> [COMPLÉTEZ CE QUI SUIT]
A. Dans l'entretien avec F. Hollande, réécrivez en plus court le paragraphe qui commence par « Mais sur le plan de l'amitié ». Conservez-en les faits principaux.
B. Les affirmations suivantes s'accordent-elles avec l'entretien avec F. Hollande ? Répondez par oui ou par non, en citant les mots décisifs du texte.
(i) J.-M. Ayrault a eu raison de faire suivre l'action gouvernementale par des députés.
(ii) Le PS va créer un cabinet fantôme.
(iii) En 1974, V. Giscard d'Estaing avait perdu face à F. Mitterrand.
C. Reprenez l'entretien avec F. Hollande à la suite de sa dernière réplique, en quelques lignes.

> [TEXTE FOURNI]
◇ ◇ ◇
Q- D'après ce que j'entends, vous lisez, vous entendez comme moi, vous écoutez Europe 1, vous avez des journalistes, F. Namias le disait tout à l'heure. Et les socialistes, il ne les prend pas de force, ils y vont de leur plein gré. Comment ça se fait ? Quelles sont les raisons et quelles raisons vous avez et quels moyens vous avez, vous, F. Hollande, pour stopper cette hémorragie.
R- Mais d'abord, écoutez, regardez les choses telles qu'elles sont. Les membres du Gouvernement qui sont supposés venir de la gauche étaient des soldats perdus pour l'essentiel, ou des personnes qui considéraient que...
Q- ... mais vous voyez que vous n'appliquez pas ce que vous demandez. Vous dites « le respect », vous dites « les soldats perdus ».
R- Mais écoutez, qu'est-ce que vous pensez de tel ou tel ? E. Besson en particulier ? Ecoutez, franchement...
Q- Les autres qui étaient vos amis ?
R- Mais sur le plan de l'amitié c'est autre chose, qui font fait un choix, qui n'avaient pas de responsabilité éminente au Parti socialiste. Alors, maintenant vous m'interrogez, vous me dites : « Finalement, qu'est-ce qui va se produire ? ». Mais vous savez, nous n'inventons rien, ou plus exactement N. Sarkozy n'invente rien. En 1974 déjà, V. Giscard d'Estaing après sa victoire contre F. Mitterrand essayait, et non sans succès parfois, de prendre tel ou tel, de débaucher celui-ci, d'engager celui là. Et finalement, qu'est-ce qui s'est produit ? Il s'est produit qu'il y a eu une politique qui s'est appliquée, et il y aura demain la politique de N. Sarkozy, et c'est sur cette politique-là, je pense, et c'est là aussi le sens d'une démocratie, qu'il faudra porter jugement, qu'il faudra évaluer les résultats. Il est bon qu'il y ait une majorité - c'est N. Sarkozy qui la constitue autour de lui - et qu'il y ait une opposition. Cette opposition ne peut pas être systématique, elle ne doit pas être dans une critique toujours répétée, elle doit être dans la contre-proposition. Et cette opposition qui pendant ces prochains mois va travailler, va juger les résultats et va faire des contre propositions, c'est cette opposition qui sera demain j'espère la majorité.
Q- Vous allez créer au PS un cabinet fantôme, un shadow cabinet ?
R- Il ne s'agit pas du tout de cela. Je pense que J.-M. Ayrault a eu raison au niveau du groupe d'avoir un suivi de l'action gouvernementale par des députés qui, justement, sujet par sujet, projet par projet, à la fois porteront des critiques quand elles seront nécessaires et surtout donneront des contre-propositions.
Q- Mais apparemment, ces fantômes ne font plus peur à personne. Au passage, jeudi...
R- Mais, parce que les fantômes n'existent pas, vous le savez très bien et vous êtes mieux informé que d'autres, vous êtes un grand journaliste, vous savez que les fantômes n'existent pas.
◇ ◇ ◇
> [LIGNES RÉPERTORIÉES]
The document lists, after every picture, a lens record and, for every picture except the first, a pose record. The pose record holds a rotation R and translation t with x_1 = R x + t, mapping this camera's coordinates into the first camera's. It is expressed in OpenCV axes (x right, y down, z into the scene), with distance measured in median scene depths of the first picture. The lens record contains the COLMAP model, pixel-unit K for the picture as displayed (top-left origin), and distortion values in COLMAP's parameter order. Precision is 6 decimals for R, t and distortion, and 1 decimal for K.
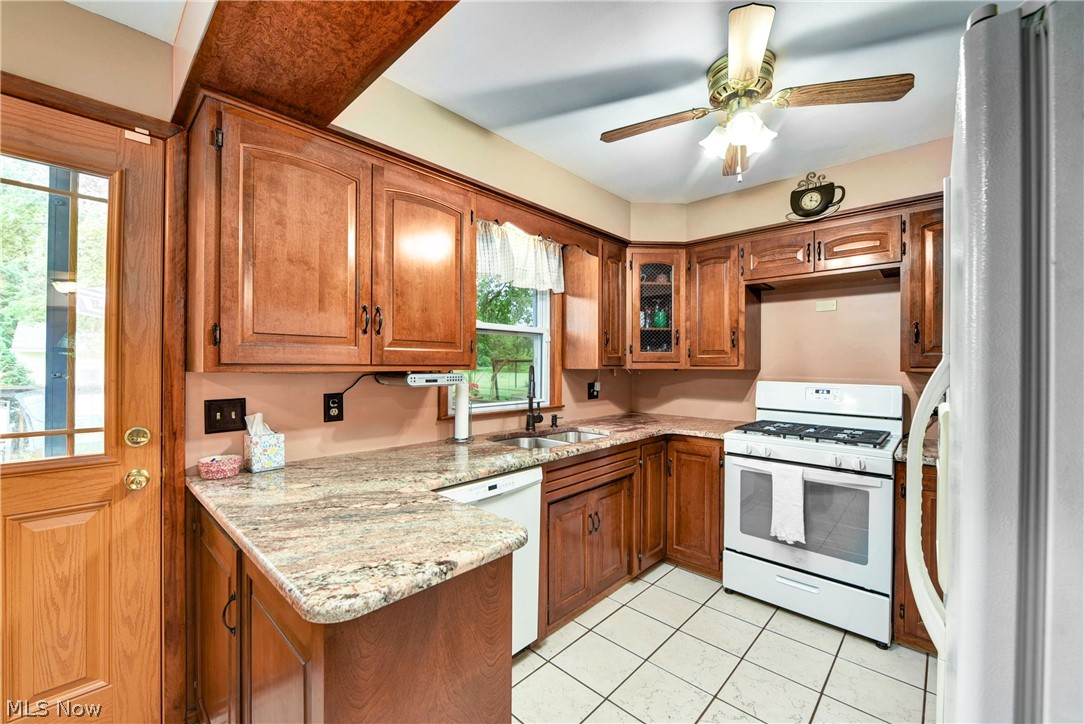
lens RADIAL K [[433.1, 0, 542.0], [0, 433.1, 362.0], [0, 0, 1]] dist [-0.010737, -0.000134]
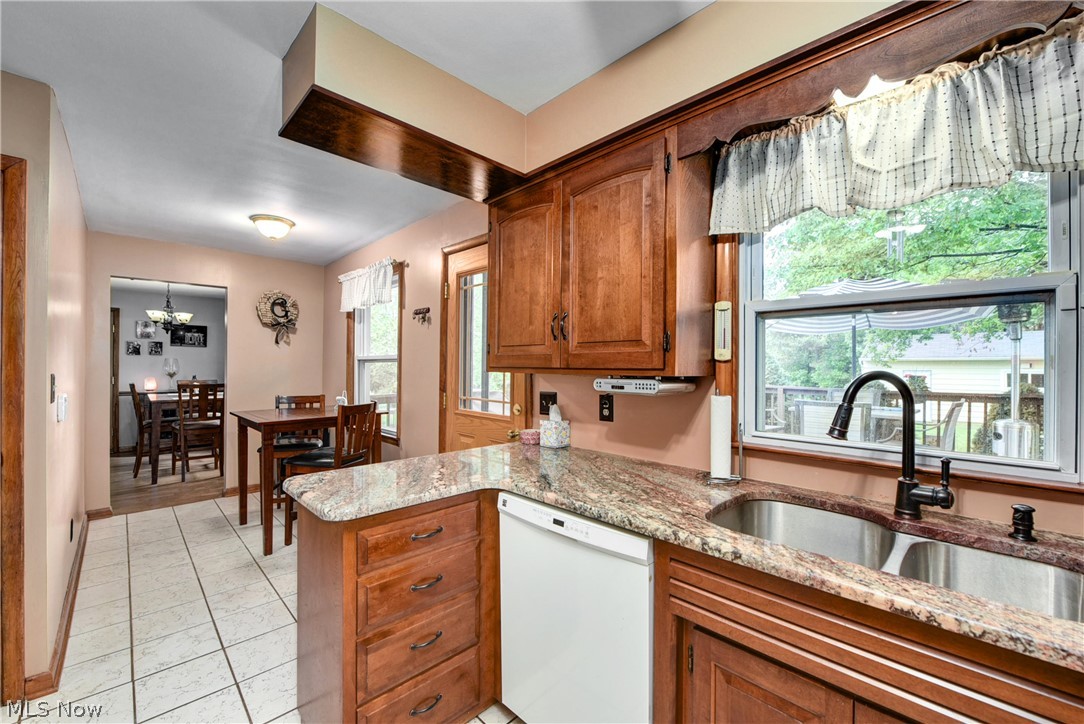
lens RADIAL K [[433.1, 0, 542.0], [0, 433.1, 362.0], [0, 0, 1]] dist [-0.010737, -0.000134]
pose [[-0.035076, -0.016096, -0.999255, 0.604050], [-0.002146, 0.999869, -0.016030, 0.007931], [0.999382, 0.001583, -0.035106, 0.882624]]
◇ ◇ ◇
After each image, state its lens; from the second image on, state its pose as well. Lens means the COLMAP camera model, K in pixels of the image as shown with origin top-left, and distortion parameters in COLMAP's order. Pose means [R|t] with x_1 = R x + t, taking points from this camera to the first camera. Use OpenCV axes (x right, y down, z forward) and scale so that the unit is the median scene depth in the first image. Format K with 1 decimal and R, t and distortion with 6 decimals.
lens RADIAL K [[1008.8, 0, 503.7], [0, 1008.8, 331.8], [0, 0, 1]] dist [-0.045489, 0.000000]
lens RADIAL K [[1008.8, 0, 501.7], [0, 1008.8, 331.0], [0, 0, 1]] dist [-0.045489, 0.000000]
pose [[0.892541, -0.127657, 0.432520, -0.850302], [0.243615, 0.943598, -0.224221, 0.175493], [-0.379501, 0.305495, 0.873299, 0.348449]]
◇ ◇ ◇
> [TÂCHES RÉSOLUES]
A. Ceux qui sont partis ont fait un choix et n'avaient pas de responsabilité éminente au Parti socialiste. N. Sarkozy n'invente rien. En 1974 déjà, V. Giscard d'Estaing tentait de débaucher des personnalités après sa victoire contre F. Mitterrand. C'est sur la politique menée qu'il faudra porter jugement et évaluer les résultats. Une démocratie a besoin d'une majorité et d'une opposition. Celle-ci ne doit pas être systématique : elle doit faire des contre-propositions. L'espoir exprimé est qu'elle devienne demain la majorité.

B.
(i) Oui : « Je pense que J.-M. Ayrault a eu raison au niveau du groupe d'avoir un suivi de l'action gouvernementale par des députés »
(ii) Non : « Il ne s'agit pas du tout de cela. »
(iii) Non : « V. Giscard d'Estaing après sa victoire contre F. Mitterrand »

C.
Q- Oui ! X. Bertrand, hier, au « Grand rendez-vous », a annoncé des décisions pour redresser les déficits de la Sécurité Sociale et il a défendu le prochain contrat unique de travail qui ne ressemblera pas ou plus au CNE. Qu'est-ce que vous en pensez ?
R- Je pense que d'abord que le contrat Nouvelles embauches c'était une idée et un projet et c'est devenu une ordonnance du précédent Gouvernement dans lequel figuraient justement X. Bertrand, N. Sarkozy.
Q- 900.000 contrats signés, un millier de litiges.
R- ...900.000 personnes sont dans ce cas-là et il y a de nombreux contentieux qui débouchent aujourd'hui sur une mise en cause du contrat Nouvelles embauches. Mais qu'est-ce qu'on nous propose avec le contrat unique de N. Sarkozy ? C'est en définitive, la généralisation du contrat Nouvelles embauches. On nous dira, « oui mais maintenant on pourra justifier le licenciement » - c'était le propos de X. Bertrand. Mais si les causes du licenciement sont tellement larges, eh bien ça sera une forme déguisée de contrat Nouvelles embauches. Voilà ce que je dis à votre micro : le contrat unique du travail c'est une forme déguisée de contrat Nouvelles embauches.
Q- Vous le savez déjà !
R- Mais bien sûr puisque ça été annoncé dans la campagne présidentielle, et comme vous le savez, c'est le mot d'ordre de N. Sarkozy : "ce qui a été dit dans la campagne sera tenu". Donc on le sait déjà. Sur le déficit de la Sécurité Sociale, parce que X. Bertrand en est chargé, c'est un échec considérable. Nous avons aujourd'hui plus de 12 milliards d'euros de déficit. Qui va payer ? Alors, au moment où on nous fait des cadeaux, plus exactement où on fait fiscaux à quelques uns, bouclier fiscal, suppression de l'impôt sur la fortune, détaxation de la taxe sur les patrimoines...
Q- ... vous l'avez dit.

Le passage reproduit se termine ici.